Я смотрел на эти слова, не мог дышать. Ладонь сдавила телефон, и его корпус треснул. Я толкнул его на полку, пока не сломал экран, и отошел, дыша с хрипами.
Сейчас? Как она могла говорить это сейчас? Почему сейчас?
Чернильное присутствие во мне пошевелилось. Этерран рассек мой разум клинком.
«Успокойся, Эзра».
«Молчи!».
Я повернулся и пронесся по подвалу молнией, мой кулак врезался в грушу. Она отлетела, вернулась, и я ударил ее снова. И снова. И снова.

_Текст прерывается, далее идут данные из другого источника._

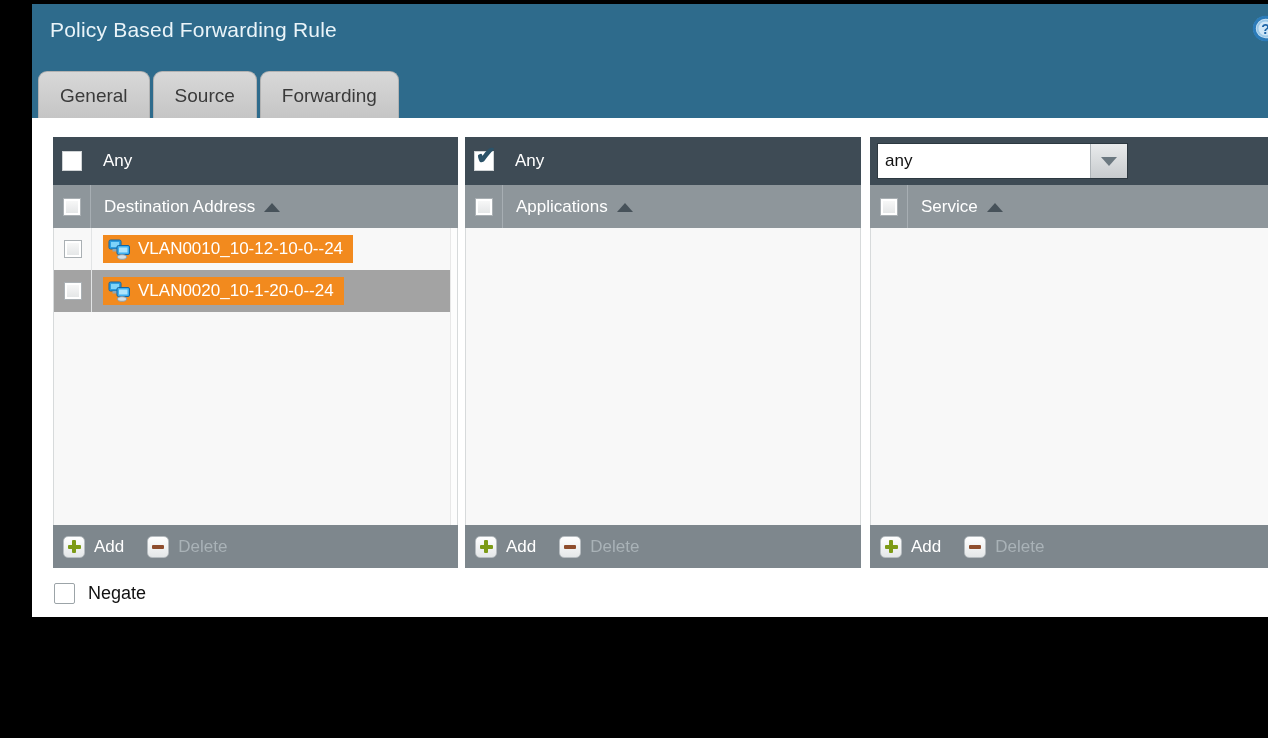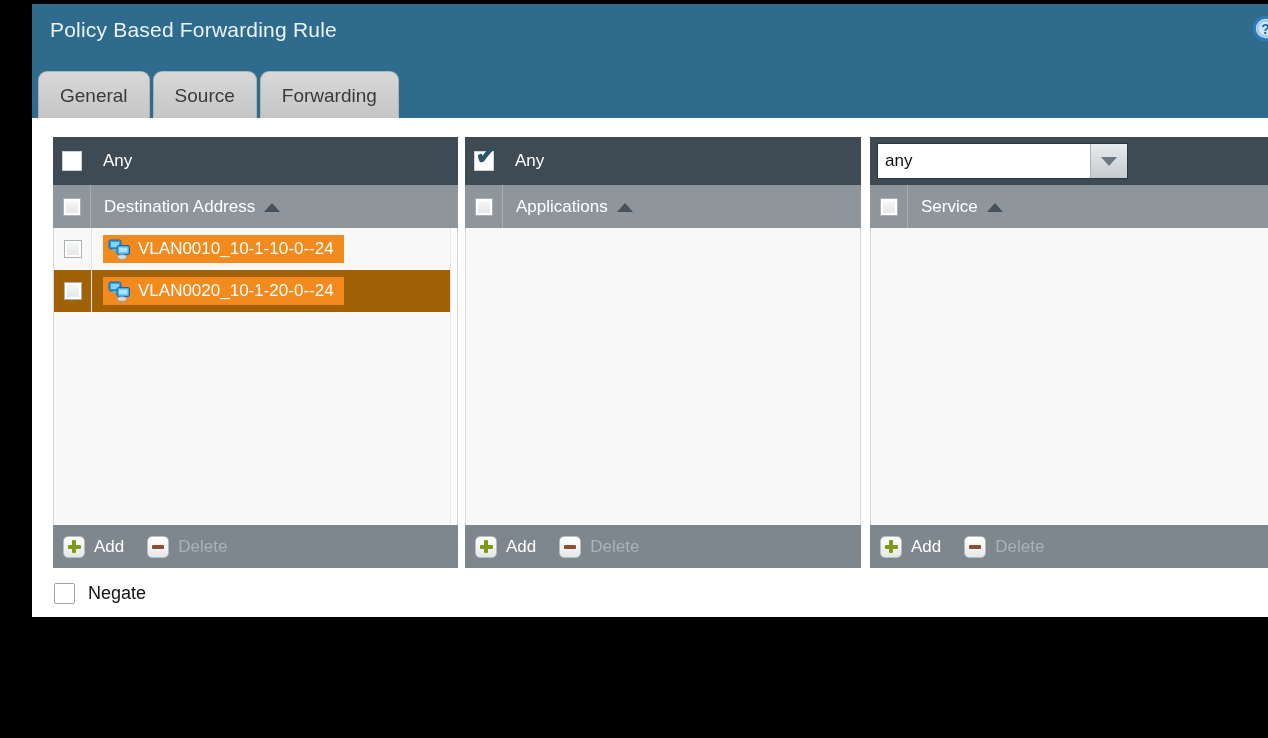--- a/index.html
+++ b/index.html
@@ -75,21 +75,21 @@
   .col-body {
     height: 297px; background: #f8f8f8;
     border-left: 1px solid #d7dadb; border-right: 1px solid #d7dadb;
     position: relative; overflow: hidden;
   }
   .scroll-track {
     position: absolute; right: 0; top: 0; bottom: 0; width: 7px;
     background: #fdfdfd; border-left: 1px solid #e8e8e8;
   }
   .row { height: 42px; display: flex; align-items: center; cursor: pointer; }
-  .row:nth-child(2) { background: #a16207; }
+  .row:nth-child(2) { background: #a3a3a3; }
   .row-sep { width: 1px; height: 42px; background: #e2e4e5; flex: none; }
   .tag {
     display: inline-flex; align-items: center;
     height: 28px; margin-left: 11px; padding: 0 10px 0 5px;
     background: #f28a1e; color: #fff; font-size: 17px;
     gap: 7px; white-space: nowrap;
   }
 
   .col-foot {
     height: 43px; background: #7e878d;
@@ -209,21 +209,21 @@
           <span class="row-sep"></span>
           <span class="tag">
             <svg width="23" height="21" viewBox="0 0 23 21">
               <rect x="1" y="1" width="12" height="9" rx="1.5" fill="#2f9fe0" stroke="#1565a0"></rect>
               <rect x="3" y="3" width="8" height="5" fill="#7fd4fa"></rect>
               <rect x="4.5" y="10" width="5" height="2.5" fill="#8fa6b3"></rect>
               <rect x="9" y="6.5" width="12.5" height="9" rx="1.5" fill="#3fb0f0" stroke="#1565a0"></rect>
               <rect x="11" y="8.5" width="8.5" height="5" fill="#aee4fb"></rect>
               <ellipse cx="14" cy="18" rx="4.5" ry="2.3" fill="#d4dde2" stroke="#8fa0ab"></ellipse>
             </svg>
-            <span>VLAN0010_10-1-10-0--24</span>
+            <span>VLAN0010_10-12-10-0--24</span>
           </span>
         </div>
         <div class="row">
           <span class="cb-cell">
               <span class="cb cb-small"></span>
             </span>
           <span class="row-sep"></span>
           <span class="tag">
             <svg width="23" height="21" viewBox="0 0 23 21">
               <rect x="1" y="1" width="12" height="9" rx="1.5" fill="#2f9fe0" stroke="#1565a0"></rect>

Это никак не успокоило бурю во мне.
Как она могла говорить такое? Она не знала меня? Я не знал себя. Кем я был без этого демона, этой силы, этой обреченности?
Мысли и эмоции Этеррана трепетали на краю сознания, его темное присутствие контрастировало со словами Тори.
«Молчи! — я бил по груше, а она была крепкой, подобранной Аароном. — Молчи! — еще удар, костяшки вонзились в толстую кожу. — Молчи!».
Он все еще был там. Всегда там. Никогда не уходил.
Порой он был таким тихим, что я почти забывал о нем. Он впадал в какой-то транс, и его разум становился очень-очень тихим. Пока я был спокоен, он дремал, и я был свободен от него. Он мог спать так три недели, но постоянно следил за моим состоянием разума, и это вызывало напряжение.
Выхода не было. Десять лет я боролся с ним, боролся за власть, за отдельные эмоции, за расстояние, за тишину, за покой. Я так устал.
«Как и я».
— Молчи, — прохрипел я, ударяя по груше. Молотя ее. Теперь мои мышцы пылали, и я был рад боли. — Ты никогда не оставлял меня одного.
«Как я могу?».
— Усни.
«Я не могу, когда ты такой».
Я ударил по груше еще раз.
«Ты даже не пытаешься».
«Нет, — ненависть пронзила меня. — Я больше не буду спать, Эзра. Пока это не кончится».